In this 2016 film, these trolls live in their happy candyfloss land, singing, dancing and celebrating the “there is always a bright side of life”. They wear wristwatch-like contraptions that gleam and tinkle at regular intervals, reminding them that it's time to hug—an act that energises them collectively. No troll can ever be sarcastic, angry, or sad. And that is why they are much in demand. By the Bergens who hunt them. Forget the concept of 'cute aggression', these large ugly creatures from the neighbouring village who live in constant gloom and doom, believe the only way to be happy in life is to literally eat a troll. Their king has even instituted an annual day called Trollistice.
Thus unfold the adventures between the hunted and hunter: chasing, hiding, escaping... Troll King Peppy, with his slogan, 'no troll left behind', risks his own life and manages to whisk his people to safety on one such Trollistice occasion. For the next 20 years, life is one big party. Till one day, their party gets busted and several members find themselves captured by the evil banished Chef (Christine Barankski). Peppy's daughter Poppy (Anna Kendrick) launches a mission with a grumpy Branch (Justin Timberlake), her exact opposite, to rescue their friends and bring them back. And so begins the challenging ride, both collectively and individually, to find the missing trolls. Poppy and the gang rope in Bridget, the scullery maid in the Bergen's kingdom in love with the prince, in the rescue mission and Bergens' predatory hunt for happiness outside, teaches them to dance to the music inside themselves.

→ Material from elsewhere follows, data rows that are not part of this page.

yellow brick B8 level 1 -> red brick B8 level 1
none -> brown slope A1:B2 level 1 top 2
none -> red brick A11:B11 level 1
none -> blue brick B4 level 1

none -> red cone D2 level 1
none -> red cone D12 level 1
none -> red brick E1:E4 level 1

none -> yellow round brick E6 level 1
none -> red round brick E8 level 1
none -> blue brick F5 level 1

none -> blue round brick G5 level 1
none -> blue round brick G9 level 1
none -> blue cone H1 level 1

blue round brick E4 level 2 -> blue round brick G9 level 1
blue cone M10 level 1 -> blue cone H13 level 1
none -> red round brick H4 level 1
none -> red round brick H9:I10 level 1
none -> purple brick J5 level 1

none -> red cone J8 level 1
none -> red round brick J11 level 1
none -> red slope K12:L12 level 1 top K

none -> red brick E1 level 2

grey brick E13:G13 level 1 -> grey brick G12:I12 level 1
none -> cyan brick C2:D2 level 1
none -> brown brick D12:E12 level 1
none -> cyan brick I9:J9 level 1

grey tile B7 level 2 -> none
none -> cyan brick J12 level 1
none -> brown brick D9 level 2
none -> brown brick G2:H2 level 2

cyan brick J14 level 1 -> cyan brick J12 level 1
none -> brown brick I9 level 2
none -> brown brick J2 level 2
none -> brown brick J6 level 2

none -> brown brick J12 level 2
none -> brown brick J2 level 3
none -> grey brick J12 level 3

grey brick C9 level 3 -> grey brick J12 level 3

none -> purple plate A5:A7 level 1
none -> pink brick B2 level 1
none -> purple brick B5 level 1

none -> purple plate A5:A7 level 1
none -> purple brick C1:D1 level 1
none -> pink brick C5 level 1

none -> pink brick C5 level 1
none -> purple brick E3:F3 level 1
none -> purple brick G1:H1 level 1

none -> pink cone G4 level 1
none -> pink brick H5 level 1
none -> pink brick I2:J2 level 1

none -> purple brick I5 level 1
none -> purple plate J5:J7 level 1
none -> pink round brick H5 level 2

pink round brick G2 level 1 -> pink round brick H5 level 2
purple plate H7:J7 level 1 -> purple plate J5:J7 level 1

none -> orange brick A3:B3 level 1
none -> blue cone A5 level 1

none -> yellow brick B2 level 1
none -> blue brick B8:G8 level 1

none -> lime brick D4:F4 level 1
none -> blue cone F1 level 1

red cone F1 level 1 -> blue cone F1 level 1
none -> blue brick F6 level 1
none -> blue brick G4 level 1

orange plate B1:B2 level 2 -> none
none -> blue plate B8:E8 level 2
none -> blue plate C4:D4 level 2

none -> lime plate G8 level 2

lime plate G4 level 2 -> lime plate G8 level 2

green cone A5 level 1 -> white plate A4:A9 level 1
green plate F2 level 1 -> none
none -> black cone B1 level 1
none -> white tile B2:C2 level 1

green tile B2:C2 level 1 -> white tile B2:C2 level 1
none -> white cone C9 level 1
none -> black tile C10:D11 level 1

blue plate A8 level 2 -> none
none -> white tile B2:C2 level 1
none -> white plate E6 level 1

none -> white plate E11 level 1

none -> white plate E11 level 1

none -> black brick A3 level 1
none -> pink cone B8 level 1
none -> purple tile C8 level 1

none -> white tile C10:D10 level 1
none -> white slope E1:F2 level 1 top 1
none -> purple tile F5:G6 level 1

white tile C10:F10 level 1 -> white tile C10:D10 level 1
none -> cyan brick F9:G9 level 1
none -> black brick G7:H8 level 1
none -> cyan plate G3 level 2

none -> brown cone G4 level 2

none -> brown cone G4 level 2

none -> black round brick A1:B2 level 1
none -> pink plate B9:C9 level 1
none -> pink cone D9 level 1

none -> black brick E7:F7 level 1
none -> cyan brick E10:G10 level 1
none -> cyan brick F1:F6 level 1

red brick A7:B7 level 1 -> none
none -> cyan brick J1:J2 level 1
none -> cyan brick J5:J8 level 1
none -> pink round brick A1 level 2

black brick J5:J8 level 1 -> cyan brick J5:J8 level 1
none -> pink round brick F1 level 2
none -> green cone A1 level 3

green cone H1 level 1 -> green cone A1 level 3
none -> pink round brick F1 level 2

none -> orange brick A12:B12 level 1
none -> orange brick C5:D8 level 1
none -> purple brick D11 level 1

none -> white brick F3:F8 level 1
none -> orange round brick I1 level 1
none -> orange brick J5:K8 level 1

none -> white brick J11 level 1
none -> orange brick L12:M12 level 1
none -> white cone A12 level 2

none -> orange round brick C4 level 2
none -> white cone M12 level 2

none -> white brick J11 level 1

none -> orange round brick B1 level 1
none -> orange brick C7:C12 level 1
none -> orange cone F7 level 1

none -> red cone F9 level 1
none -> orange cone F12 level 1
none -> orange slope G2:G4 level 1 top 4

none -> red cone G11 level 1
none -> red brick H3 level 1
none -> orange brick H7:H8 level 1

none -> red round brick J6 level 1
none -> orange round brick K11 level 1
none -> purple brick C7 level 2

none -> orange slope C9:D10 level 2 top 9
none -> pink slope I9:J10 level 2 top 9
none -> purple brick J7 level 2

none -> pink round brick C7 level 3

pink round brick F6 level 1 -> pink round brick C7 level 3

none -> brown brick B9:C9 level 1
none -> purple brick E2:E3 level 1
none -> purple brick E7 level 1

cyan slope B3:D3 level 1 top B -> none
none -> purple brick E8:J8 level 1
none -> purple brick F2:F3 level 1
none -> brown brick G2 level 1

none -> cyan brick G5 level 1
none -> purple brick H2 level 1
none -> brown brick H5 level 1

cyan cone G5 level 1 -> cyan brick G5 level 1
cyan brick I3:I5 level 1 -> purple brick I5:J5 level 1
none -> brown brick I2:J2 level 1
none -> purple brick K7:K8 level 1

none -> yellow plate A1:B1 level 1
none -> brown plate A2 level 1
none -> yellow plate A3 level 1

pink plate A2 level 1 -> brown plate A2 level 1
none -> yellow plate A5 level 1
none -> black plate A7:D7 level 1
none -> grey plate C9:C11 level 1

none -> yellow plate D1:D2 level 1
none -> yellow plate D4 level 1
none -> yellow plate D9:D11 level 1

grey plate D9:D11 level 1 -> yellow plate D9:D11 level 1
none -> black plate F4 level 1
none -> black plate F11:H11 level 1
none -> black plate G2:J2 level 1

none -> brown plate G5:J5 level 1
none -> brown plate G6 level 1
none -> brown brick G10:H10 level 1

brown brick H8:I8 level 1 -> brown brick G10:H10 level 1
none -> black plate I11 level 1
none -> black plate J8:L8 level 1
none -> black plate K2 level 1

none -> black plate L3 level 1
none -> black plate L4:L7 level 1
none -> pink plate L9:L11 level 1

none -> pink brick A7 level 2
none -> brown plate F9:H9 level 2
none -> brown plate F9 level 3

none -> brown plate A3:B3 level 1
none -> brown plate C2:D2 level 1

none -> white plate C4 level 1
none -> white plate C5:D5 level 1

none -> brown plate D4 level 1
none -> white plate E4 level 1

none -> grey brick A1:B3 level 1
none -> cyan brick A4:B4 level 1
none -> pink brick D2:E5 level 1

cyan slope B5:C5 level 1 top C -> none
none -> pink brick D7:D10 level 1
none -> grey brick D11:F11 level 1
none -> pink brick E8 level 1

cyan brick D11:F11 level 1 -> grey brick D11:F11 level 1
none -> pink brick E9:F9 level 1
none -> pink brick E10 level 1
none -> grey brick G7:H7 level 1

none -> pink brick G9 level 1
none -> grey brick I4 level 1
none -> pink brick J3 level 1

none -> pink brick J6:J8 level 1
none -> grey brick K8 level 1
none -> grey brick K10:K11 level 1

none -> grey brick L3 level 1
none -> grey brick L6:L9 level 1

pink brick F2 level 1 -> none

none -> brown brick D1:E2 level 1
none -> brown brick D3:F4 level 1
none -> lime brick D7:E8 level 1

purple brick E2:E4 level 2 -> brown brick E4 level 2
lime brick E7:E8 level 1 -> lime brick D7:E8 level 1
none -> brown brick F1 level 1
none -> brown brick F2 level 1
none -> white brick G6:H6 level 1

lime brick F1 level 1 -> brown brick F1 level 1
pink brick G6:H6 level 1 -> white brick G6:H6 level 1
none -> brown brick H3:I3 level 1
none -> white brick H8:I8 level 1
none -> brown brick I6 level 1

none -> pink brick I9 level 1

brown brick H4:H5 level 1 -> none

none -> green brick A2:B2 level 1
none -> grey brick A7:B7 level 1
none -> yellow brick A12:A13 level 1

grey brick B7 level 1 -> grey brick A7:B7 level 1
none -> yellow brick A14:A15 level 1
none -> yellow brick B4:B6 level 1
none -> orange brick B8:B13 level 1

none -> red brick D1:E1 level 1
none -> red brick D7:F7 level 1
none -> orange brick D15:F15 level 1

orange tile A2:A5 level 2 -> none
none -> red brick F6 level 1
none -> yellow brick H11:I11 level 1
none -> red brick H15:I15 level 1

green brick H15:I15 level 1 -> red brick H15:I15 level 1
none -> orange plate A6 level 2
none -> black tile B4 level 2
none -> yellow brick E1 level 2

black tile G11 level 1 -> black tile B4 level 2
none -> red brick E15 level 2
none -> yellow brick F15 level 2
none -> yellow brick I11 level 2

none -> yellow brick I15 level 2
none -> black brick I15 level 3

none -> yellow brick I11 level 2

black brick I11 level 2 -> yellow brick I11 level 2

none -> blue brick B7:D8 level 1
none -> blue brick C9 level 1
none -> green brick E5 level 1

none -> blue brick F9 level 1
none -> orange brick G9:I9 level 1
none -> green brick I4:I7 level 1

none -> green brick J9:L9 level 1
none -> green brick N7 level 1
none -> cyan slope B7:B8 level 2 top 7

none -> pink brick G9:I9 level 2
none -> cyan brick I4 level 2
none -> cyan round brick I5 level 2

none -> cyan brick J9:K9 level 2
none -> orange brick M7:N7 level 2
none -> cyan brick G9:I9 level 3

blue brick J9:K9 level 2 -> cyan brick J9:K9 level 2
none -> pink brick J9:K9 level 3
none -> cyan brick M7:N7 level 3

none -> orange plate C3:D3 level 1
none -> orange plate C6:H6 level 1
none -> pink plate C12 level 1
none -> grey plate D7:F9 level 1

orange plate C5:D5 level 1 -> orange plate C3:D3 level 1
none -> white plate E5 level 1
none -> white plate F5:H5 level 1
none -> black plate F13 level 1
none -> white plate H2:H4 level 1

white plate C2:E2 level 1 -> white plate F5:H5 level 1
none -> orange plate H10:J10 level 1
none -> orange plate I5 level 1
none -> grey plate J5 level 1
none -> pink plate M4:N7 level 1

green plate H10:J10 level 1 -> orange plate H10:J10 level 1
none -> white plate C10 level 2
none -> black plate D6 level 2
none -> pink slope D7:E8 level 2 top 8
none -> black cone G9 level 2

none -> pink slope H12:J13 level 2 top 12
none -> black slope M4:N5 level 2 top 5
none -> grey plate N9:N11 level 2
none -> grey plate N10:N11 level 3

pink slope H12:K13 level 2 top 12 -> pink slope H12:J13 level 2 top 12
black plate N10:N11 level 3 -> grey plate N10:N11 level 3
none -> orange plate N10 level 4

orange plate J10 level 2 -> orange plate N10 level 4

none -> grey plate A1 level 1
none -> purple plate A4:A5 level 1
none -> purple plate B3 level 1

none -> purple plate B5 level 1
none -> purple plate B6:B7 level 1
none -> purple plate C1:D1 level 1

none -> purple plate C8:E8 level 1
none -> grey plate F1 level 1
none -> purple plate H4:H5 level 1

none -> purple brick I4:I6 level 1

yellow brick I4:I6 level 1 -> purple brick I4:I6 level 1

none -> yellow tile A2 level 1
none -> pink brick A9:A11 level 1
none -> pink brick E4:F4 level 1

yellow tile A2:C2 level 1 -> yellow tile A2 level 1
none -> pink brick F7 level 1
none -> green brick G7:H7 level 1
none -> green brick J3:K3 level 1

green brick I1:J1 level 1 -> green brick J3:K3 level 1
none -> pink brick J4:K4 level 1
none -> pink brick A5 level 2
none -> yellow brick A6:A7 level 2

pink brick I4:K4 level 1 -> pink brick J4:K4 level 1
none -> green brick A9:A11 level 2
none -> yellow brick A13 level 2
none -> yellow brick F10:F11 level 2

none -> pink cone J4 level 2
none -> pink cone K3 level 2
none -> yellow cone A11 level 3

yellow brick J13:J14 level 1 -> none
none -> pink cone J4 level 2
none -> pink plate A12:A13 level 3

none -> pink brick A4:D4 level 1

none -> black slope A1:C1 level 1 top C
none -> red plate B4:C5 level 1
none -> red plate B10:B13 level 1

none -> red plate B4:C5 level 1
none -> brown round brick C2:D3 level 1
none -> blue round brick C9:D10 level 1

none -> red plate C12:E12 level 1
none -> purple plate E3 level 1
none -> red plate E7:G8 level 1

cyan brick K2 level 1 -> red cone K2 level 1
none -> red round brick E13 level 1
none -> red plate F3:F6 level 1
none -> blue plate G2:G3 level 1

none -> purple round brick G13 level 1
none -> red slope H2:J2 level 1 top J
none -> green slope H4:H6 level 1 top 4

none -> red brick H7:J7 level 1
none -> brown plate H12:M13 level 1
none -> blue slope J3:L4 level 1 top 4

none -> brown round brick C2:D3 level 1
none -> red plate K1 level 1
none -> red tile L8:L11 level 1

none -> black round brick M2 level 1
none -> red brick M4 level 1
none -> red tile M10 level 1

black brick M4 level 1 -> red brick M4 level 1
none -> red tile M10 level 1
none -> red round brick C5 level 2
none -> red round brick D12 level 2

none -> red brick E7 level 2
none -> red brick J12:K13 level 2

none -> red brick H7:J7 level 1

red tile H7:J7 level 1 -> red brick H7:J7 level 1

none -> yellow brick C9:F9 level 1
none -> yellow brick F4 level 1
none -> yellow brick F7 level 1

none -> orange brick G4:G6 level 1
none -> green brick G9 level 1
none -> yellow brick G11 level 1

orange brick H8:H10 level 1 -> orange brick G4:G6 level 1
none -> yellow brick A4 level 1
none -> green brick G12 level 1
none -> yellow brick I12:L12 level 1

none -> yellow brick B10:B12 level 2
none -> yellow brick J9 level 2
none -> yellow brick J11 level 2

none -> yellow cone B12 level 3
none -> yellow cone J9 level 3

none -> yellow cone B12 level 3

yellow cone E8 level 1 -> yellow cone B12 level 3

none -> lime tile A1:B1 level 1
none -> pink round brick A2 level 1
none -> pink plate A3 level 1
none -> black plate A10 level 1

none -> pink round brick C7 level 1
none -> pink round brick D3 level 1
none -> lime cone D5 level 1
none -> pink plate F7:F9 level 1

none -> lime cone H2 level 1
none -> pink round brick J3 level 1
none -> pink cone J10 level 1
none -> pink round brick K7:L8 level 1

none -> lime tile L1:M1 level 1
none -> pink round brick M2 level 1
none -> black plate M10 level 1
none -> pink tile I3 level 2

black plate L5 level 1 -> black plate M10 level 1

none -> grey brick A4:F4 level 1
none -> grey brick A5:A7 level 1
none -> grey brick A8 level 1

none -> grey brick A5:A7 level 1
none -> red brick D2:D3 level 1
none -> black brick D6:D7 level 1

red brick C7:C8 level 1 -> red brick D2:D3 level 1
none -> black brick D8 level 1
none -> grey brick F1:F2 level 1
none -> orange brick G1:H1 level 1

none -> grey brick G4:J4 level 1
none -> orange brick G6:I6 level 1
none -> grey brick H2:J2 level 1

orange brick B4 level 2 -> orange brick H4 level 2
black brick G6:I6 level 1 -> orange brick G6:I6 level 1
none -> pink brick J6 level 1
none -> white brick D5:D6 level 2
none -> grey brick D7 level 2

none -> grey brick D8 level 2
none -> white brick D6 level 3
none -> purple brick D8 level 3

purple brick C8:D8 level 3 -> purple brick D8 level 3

We have all known (or heard of) the 'Bergens' in real life—people who suck out happiness from others, with rarely a kind word to offer—and 'Trolls' who bring in sunshine wherever they go. Parallel to the 2015 Pixar animation, Inside Out which was about the wisdom of sadness, Trolls is about not seeking happiness outside. Using the metaphor of how the Bergens need to eat a troll to feel happy, the film's message is 'happiness is inside of everyone, at times we need someone to help us find it'.
The film is crisply edited, at 93 minutes. The happiness manifestations of the Trippy Trolls aren't simple splashes of bright colours but border on the psychedelic, especially the creatures in the wild—caterpillars, flowers, spiders. You might even wonder at the reference of Poppy's name, Creek (rhymes with creep, perhaps?) voiced by Russell Brand is a yogic character (spare us the stereotypes!), as he mouths a long “(c)om-b” while smoothing his hair, but ultimately ends up being the troll who sells his soul and literally burns in hell.
Watch out for Peppy singing Simon and Garfunkel's 'the sound of silence' to the surly, sarcastic, 'hyper prepared for any crisis' Branch, as he finds his way back, and in a surprise move, him tutoring Bridget on romancing the prince. The film doesn't end with the good guys killing the bad but the bad finding their good. Trolls is a one-time, fun, breezy ride, worth the price of admission.